**INSTRUCTIONS TO FOLLOW**
Wherever the string "Primary" shows up in the data below, copy the whole line.

Stored data
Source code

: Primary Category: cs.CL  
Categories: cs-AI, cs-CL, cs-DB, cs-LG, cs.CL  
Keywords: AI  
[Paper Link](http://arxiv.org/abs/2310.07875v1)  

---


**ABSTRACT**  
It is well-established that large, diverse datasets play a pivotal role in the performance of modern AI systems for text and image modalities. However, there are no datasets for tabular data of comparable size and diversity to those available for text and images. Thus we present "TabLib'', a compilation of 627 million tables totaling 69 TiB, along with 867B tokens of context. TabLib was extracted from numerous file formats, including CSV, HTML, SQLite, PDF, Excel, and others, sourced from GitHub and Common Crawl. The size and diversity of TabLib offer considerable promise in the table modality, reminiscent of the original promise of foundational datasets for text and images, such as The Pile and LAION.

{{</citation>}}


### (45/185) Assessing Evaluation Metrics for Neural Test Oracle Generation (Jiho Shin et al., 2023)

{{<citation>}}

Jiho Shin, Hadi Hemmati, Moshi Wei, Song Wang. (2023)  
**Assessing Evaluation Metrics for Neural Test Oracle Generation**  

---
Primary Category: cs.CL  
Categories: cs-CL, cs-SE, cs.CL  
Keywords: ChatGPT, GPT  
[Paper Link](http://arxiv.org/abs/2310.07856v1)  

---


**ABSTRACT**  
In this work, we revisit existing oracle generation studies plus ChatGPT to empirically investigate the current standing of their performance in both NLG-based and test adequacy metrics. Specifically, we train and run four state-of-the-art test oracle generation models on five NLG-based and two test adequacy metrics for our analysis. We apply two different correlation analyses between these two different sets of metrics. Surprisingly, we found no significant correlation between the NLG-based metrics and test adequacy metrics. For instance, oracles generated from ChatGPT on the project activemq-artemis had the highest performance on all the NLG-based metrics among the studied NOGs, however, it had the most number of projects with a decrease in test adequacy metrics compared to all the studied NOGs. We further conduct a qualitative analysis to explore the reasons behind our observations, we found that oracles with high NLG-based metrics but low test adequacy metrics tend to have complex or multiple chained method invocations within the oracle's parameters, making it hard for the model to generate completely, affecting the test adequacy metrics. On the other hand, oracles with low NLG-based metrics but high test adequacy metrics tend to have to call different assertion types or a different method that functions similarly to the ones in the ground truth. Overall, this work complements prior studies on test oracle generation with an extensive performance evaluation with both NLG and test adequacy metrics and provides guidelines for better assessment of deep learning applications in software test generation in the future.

**EXERCISE SOLUTION**
: Primary Category: cs.CL  
Primary Category: cs.CL  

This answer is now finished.